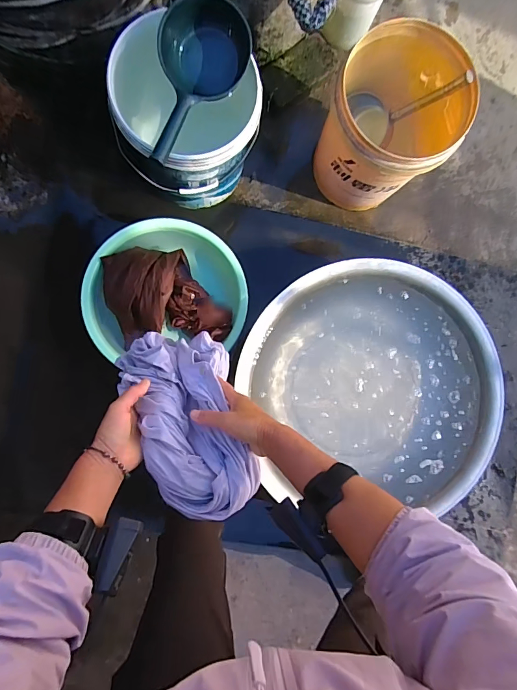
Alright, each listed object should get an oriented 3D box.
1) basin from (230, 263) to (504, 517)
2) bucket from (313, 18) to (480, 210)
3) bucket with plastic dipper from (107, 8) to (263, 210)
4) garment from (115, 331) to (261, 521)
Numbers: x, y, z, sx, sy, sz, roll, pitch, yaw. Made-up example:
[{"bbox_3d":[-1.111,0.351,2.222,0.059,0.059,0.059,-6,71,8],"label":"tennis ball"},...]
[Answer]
[{"bbox_3d":[0.284,0.104,1.042,0.656,0.176,0.617,0,88,-7],"label":"basin"},{"bbox_3d":[0.301,-0.529,0.955,0.277,0.336,0.282,0,88,-7],"label":"bucket"},{"bbox_3d":[-0.174,-0.504,0.921,0.311,0.313,0.278,25,86,-6],"label":"bucket with plastic dipper"},{"bbox_3d":[-0.094,0.102,0.539,0.145,0.109,0.272,-20,59,-6],"label":"garment"}]

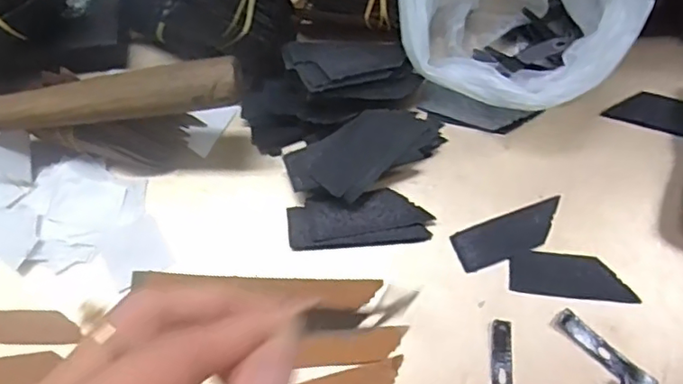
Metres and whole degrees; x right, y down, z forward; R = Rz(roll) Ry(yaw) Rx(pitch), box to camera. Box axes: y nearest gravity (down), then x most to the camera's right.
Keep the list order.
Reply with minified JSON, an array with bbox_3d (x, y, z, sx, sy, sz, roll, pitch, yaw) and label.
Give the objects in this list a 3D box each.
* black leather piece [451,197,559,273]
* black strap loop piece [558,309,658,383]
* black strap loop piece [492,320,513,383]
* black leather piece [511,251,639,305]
[{"bbox_3d":[0.092,0.023,0.318,0.063,0.004,0.022,-19,69,-9],"label":"black leather piece"},{"bbox_3d":[0.131,0.080,0.292,0.052,0.008,0.013,41,72,14],"label":"black strap loop piece"},{"bbox_3d":[0.079,0.090,0.288,0.010,0.004,0.054,6,67,1],"label":"black strap loop piece"},{"bbox_3d":[0.122,0.044,0.310,0.064,0.004,0.023,7,67,2],"label":"black leather piece"}]

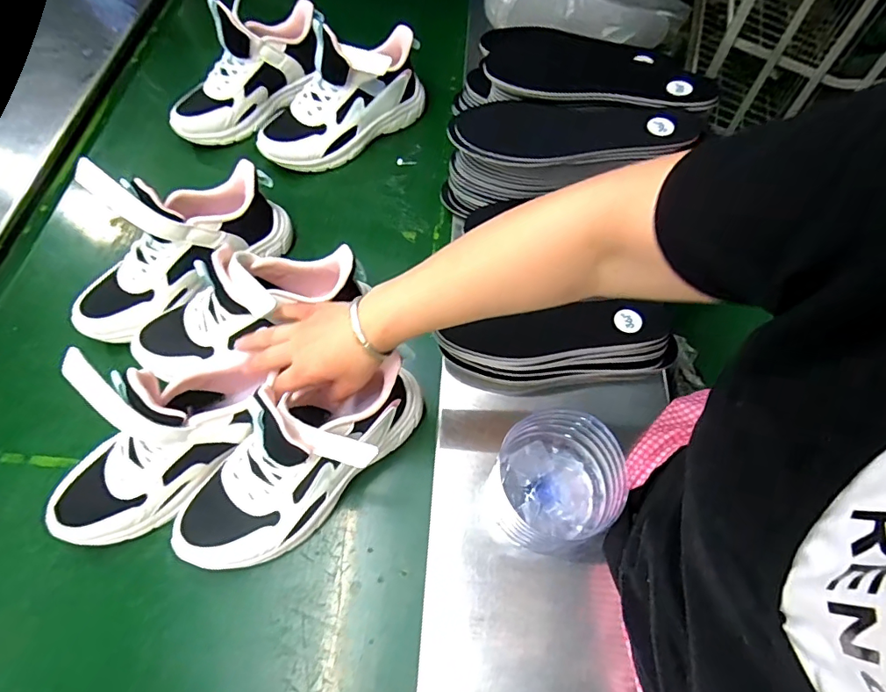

AIM OF THE EXERCISE = The required answer is the material repeated exactly, with no images in it.

TASK SOLUTION =
Alright, each listed object should get an oriented 3D box.
1) basin from (230, 263) to (504, 517)
2) bucket from (313, 18) to (480, 210)
3) bucket with plastic dipper from (107, 8) to (263, 210)
4) garment from (115, 331) to (261, 521)
Numbers: x, y, z, sx, sy, sz, roll, pitch, yaw. Made-up example:
[{"bbox_3d":[-1.111,0.351,2.222,0.059,0.059,0.059,-6,71,8],"label":"tennis ball"},...]
[Answer]
[{"bbox_3d":[0.284,0.104,1.042,0.656,0.176,0.617,0,88,-7],"label":"basin"},{"bbox_3d":[0.301,-0.529,0.955,0.277,0.336,0.282,0,88,-7],"label":"bucket"},{"bbox_3d":[-0.174,-0.504,0.921,0.311,0.313,0.278,25,86,-6],"label":"bucket with plastic dipper"},{"bbox_3d":[-0.094,0.102,0.539,0.145,0.109,0.272,-20,59,-6],"label":"garment"}]

Metres and whole degrees; x right, y down, z forward; R = Rz(roll) Ry(yaw) Rx(pitch), box to camera. Box axes: y nearest gravity (down), then x most to the camera's right.
Keep the list order.
Reply with minified JSON, an array with bbox_3d (x, y, z, sx, sy, sz, roll, pitch, yaw) and label.
Give the objects in this list a 3D box each.
* black leather piece [451,197,559,273]
* black strap loop piece [558,309,658,383]
* black strap loop piece [492,320,513,383]
* black leather piece [511,251,639,305]
[{"bbox_3d":[0.092,0.023,0.318,0.063,0.004,0.022,-19,69,-9],"label":"black leather piece"},{"bbox_3d":[0.131,0.080,0.292,0.052,0.008,0.013,41,72,14],"label":"black strap loop piece"},{"bbox_3d":[0.079,0.090,0.288,0.010,0.004,0.054,6,67,1],"label":"black strap loop piece"},{"bbox_3d":[0.122,0.044,0.310,0.064,0.004,0.023,7,67,2],"label":"black leather piece"}]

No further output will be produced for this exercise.